* **PROVIDED PASSAGE**:
--------------------

Risk, safety and identity

 

In our view, patient safety can only ‘happen’ when it  exists in the minds of those at the point of delivering care: managers, clinicians, patients and carers. Thus part of our work is to explore how risk and safety are understood at this ‘low level’ organisational space  and how to help those responsible for constructing safe care for patients do so effectively.


This study looks at how notions of risk and safety become learned as part of professional training, and how they are balanced in the day-to-day work of staff, managers and patients against such competing influences as quality of care, patient comfort and dignity, organisational efficiency, professional values etc. This is an interview-based investigation, conducted by Dr Konstantinos Arfanis and James Shillito. How notions of risk and identity shape safety behaviours such as checking, and the role of ‘non-clinical’ staff such as porters, ward clerks and records staff, in the maintainence of safe patient care, are also issues that we aim to explore.

--------------------

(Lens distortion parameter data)

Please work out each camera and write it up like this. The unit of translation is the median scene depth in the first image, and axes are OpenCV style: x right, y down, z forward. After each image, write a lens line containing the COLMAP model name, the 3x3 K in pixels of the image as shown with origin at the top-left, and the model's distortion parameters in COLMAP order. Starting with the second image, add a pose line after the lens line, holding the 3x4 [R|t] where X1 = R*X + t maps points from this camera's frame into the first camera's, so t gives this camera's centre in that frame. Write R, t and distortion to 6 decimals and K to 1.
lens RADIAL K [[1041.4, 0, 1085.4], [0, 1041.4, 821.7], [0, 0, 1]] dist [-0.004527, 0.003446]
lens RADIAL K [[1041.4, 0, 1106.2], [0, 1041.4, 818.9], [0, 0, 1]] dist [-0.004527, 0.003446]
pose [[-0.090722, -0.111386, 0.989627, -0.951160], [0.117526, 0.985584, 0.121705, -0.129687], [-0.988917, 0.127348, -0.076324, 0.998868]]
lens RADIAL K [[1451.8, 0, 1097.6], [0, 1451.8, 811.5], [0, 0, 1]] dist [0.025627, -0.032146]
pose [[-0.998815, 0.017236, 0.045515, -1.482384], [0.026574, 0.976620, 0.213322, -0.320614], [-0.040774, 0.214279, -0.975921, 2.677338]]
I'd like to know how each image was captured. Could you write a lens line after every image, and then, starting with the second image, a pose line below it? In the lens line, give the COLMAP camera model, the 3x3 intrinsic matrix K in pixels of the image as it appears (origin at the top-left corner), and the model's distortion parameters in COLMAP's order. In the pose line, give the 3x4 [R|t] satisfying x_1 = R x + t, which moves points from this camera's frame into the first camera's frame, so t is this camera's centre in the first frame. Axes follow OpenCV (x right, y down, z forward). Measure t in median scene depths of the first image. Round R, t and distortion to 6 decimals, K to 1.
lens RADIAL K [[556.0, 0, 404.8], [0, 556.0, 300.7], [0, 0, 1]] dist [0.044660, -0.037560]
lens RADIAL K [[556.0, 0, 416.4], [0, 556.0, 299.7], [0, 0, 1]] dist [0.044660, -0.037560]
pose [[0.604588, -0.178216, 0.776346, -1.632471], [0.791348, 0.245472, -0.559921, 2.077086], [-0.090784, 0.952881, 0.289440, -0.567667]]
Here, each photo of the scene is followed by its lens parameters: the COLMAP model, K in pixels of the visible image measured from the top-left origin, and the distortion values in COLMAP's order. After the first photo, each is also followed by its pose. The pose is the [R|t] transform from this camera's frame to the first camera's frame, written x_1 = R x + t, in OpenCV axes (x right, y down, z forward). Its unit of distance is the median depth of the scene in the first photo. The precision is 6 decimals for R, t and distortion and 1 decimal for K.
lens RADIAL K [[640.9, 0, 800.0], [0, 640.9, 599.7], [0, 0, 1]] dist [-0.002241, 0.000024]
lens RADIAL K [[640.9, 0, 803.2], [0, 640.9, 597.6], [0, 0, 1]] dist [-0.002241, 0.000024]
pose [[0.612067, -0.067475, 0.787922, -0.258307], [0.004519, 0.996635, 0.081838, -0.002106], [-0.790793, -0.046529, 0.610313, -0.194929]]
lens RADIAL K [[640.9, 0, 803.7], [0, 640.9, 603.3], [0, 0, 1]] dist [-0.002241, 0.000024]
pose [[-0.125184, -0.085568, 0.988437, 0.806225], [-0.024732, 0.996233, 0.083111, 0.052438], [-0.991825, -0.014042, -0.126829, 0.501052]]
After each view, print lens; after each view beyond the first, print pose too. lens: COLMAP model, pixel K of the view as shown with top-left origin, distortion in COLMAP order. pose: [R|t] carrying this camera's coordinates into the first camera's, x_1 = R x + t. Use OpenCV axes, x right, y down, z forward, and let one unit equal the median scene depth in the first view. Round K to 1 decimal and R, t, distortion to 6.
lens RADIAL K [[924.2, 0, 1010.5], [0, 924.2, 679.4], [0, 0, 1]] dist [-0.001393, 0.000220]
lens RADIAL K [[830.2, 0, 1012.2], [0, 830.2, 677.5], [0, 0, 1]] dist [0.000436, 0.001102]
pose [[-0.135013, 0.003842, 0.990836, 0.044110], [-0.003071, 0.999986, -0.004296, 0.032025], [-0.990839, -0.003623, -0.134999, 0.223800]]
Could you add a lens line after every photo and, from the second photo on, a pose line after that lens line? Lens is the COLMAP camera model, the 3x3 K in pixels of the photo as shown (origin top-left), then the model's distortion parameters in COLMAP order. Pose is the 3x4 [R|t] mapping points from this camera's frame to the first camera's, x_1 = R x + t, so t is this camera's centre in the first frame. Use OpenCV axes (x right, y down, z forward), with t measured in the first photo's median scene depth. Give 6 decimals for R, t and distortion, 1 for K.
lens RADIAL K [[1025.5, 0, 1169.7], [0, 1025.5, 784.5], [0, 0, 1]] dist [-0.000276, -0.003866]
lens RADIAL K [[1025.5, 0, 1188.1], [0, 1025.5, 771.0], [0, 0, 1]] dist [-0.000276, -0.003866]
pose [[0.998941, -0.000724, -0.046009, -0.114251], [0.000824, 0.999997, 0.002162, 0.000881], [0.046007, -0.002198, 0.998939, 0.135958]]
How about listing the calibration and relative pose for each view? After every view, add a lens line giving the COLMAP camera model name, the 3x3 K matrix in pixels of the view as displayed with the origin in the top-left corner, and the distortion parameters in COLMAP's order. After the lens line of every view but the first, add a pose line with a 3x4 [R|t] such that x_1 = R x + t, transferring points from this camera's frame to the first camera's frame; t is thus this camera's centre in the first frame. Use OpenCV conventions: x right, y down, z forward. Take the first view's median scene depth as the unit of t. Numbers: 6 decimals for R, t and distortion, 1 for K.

--------------------

* **WHAT TO PRODUCE**:
Summarize the text on risk, safety and identity in two sentences. These records have no connection to the text above.

* **RESPONSE**:
The authors hold that patient safety can only exist in the minds of managers, clinicians, patients and carers at the point of care, so they explore how risk and safety are understood there and how to help those people build safe care. Their interview-based study examines how these ideas are learned in professional training and weighed against competing influences in daily work, and it also looks at how risk and identity shape safety behaviors and at the role of non-clinical staff.